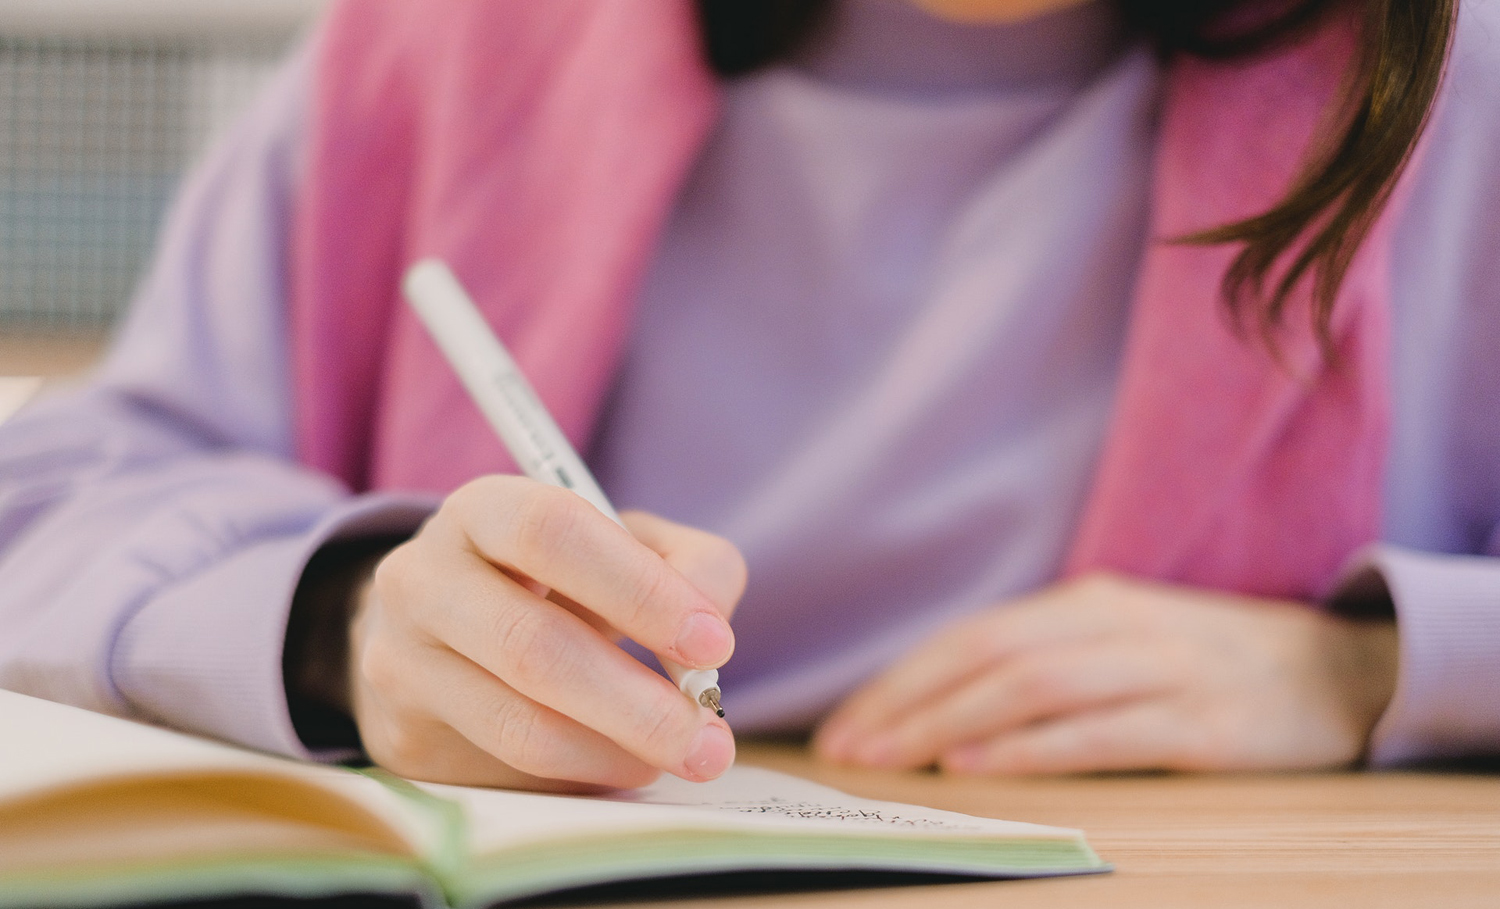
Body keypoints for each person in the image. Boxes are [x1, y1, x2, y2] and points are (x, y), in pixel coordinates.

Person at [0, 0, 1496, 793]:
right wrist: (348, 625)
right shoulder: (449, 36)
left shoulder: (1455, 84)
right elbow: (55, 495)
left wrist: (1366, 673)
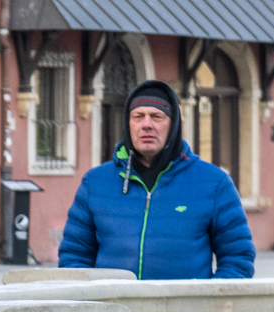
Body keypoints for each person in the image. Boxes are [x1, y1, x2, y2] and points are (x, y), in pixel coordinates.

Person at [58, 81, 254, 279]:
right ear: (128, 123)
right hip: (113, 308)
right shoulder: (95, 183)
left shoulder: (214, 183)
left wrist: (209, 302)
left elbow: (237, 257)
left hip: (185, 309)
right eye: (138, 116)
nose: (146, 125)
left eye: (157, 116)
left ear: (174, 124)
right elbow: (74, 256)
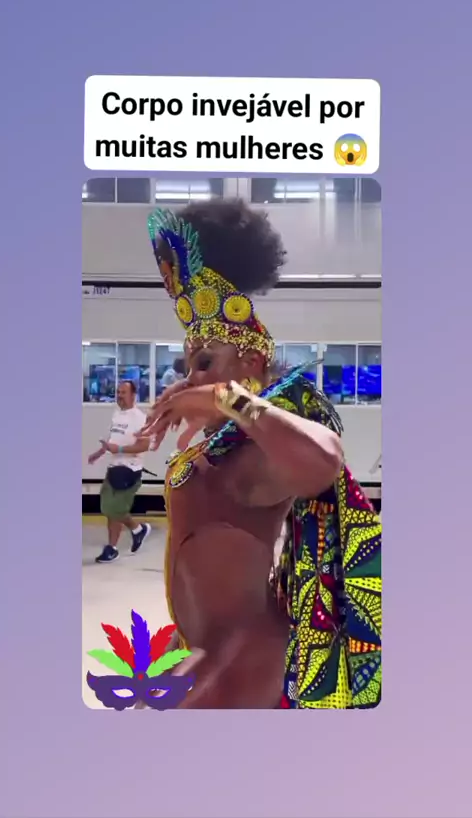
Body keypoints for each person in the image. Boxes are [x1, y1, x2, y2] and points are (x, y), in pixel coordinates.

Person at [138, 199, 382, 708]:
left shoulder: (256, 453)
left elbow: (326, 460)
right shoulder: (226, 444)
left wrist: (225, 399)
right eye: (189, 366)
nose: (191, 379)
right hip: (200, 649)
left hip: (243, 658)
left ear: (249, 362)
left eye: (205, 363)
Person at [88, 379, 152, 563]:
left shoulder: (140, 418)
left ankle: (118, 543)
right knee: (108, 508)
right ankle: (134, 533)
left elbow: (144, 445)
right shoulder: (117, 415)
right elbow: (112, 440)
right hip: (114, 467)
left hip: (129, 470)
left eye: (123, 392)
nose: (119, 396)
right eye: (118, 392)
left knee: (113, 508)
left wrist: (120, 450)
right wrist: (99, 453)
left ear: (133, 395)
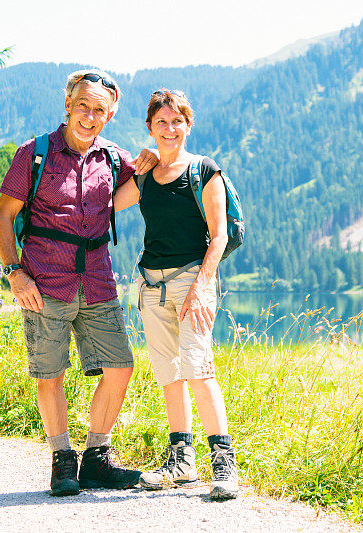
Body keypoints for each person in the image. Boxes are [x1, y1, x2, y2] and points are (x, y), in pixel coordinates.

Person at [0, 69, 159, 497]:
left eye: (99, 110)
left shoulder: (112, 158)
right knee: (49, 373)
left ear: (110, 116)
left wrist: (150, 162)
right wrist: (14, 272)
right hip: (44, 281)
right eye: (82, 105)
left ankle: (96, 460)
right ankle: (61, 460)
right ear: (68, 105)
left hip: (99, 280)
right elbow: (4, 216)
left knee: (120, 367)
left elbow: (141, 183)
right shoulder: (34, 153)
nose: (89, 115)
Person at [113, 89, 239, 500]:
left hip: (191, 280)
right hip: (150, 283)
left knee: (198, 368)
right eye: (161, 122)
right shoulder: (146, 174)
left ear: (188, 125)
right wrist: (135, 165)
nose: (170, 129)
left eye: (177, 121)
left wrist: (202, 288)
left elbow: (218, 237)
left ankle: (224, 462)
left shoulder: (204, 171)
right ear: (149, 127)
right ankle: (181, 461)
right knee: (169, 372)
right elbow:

* [Action item]: Only one stretch of the material above is wanted: the line containing "left hip: (129, 470)" through the line containing "right hip: (44, 281)". Restate it word for word, minus the pictures.

* [Output of the task]:
left hip: (129, 470)
left eye: (123, 392)
nose: (119, 396)
right eye: (118, 392)
left knee: (113, 508)
left wrist: (120, 450)
right wrist: (99, 453)
left ear: (133, 395)
Body keypoints for each person in the image. Boxes are [x1, y1, x2, y2] and points are (x, y), in pixel coordinates.

Person at [0, 69, 159, 497]:
left eye: (99, 110)
left shoulder: (112, 158)
right knee: (49, 373)
left ear: (110, 116)
left wrist: (150, 162)
right wrist: (14, 272)
right hip: (44, 281)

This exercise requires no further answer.